Search code examples
pythonscikit-learnnlptf-idftfidfvectorizer

Best way to retrieve top tokens in TF-IDF models


How may one go about getting an overview of most important tokens from a SciKit-learn pipeline with the following components:

multinb = Pipeline([('vect', CountVectorizer()),
           ('tfidf', TfidfTransformer()),
           ('clf', MultinomialNB()),
          ])

multinb.fit(X_train, y_train)

Looking for a simple snippet that visualizes/plots the top-weighted tokens overall X)


Solution

  • How about extracting the coef_ of MultinomialNB:

    import pandas as pd
    
    
    multinb = Pipeline([('vect', CountVectorizer()),
               ('tfidf', TfidfTransformer()),
               ('clf', MultinomialNB()),
              ])

▶ Dataset records
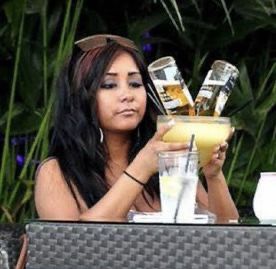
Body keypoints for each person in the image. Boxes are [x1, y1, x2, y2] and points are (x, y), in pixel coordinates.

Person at [35, 34, 239, 221]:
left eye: (135, 83)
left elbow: (230, 239)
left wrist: (214, 176)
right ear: (80, 96)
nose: (127, 95)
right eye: (109, 85)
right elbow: (74, 247)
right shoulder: (57, 172)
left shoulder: (170, 159)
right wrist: (141, 168)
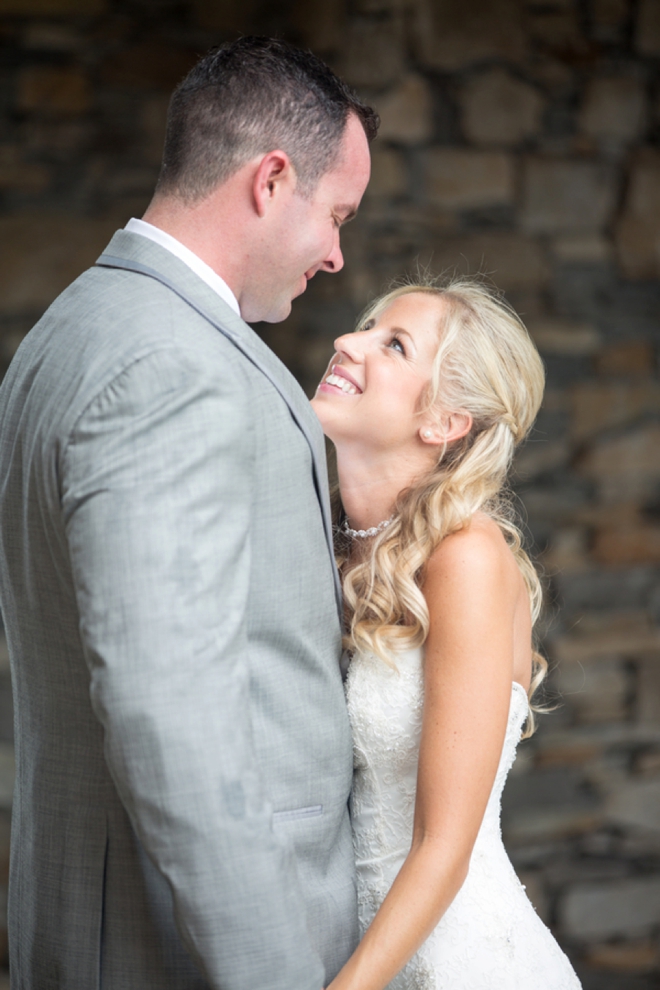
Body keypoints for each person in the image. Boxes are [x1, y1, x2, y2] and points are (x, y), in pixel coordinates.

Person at [0, 38, 376, 990]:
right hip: (175, 948)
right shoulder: (172, 367)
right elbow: (173, 721)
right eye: (335, 216)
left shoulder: (74, 325)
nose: (337, 254)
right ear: (270, 179)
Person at [311, 278, 582, 989]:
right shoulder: (328, 544)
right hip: (349, 946)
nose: (347, 342)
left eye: (392, 344)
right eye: (363, 328)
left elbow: (443, 844)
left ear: (442, 422)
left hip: (457, 965)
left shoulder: (466, 558)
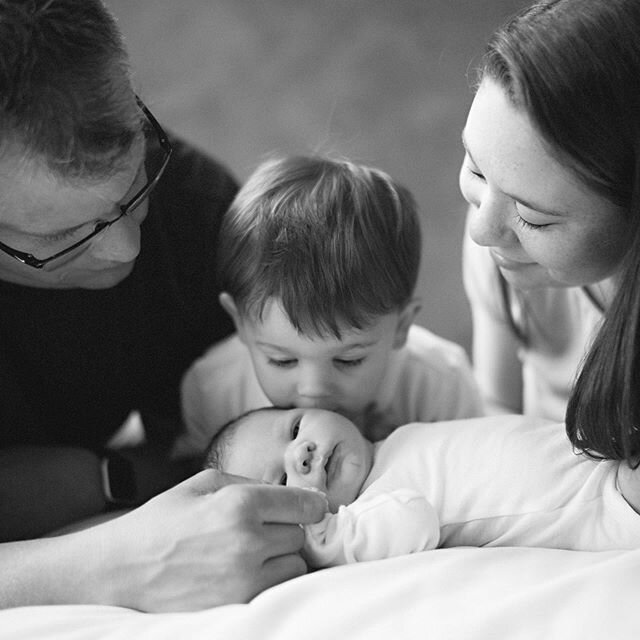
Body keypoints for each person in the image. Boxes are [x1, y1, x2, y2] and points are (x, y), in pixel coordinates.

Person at [0, 0, 326, 612]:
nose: (126, 247)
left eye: (130, 189)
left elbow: (202, 455)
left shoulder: (192, 207)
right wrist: (109, 563)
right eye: (59, 239)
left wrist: (98, 479)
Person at [176, 155, 483, 457]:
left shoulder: (440, 385)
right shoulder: (213, 391)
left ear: (402, 326)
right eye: (282, 360)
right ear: (240, 322)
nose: (314, 390)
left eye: (349, 360)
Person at [459, 0, 640, 437]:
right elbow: (497, 408)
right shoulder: (501, 245)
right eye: (476, 169)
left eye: (533, 218)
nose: (482, 230)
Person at [203, 406, 640, 568]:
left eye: (295, 426)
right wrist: (320, 536)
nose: (300, 452)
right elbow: (414, 518)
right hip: (602, 503)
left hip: (596, 451)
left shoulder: (392, 442)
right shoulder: (363, 516)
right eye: (282, 480)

▶ Assigned task A
Answer these from the TF-IDF thread, one per line:
(i) Which classifier is the last step of the pipeline in the question?
(ii) Which library does the solution's code import, and under what short name?
(iii) What does the solution suggest pulling out of MultinomialNB?
▶ Assigned task B
Write the next part of the thread on finding top TF-IDF tokens, starting right after the pipeline code in the solution.

▶ Answer space A
(i) MultinomialNB
(ii) pandas, imported as pd
(iii) Its coef_

▶ Answer space B
    multinb.fit(X_train, y_train)
    
    token_imp = pd.DataFrame(
        data=multinb['clf'].coef_[0],
        index=multinb['vect'].get_feature_names(),
        columns=['coefficient']
    ).sort_values(by='coefficient', ascending=False)
    
    print(token_imp)
    

    This will give you something like feature importances in descending order. Since token_imp is a dataframe, you can also just view the n most important features by using token_imp.head(n) and visualize them with token_imp.plot.bar()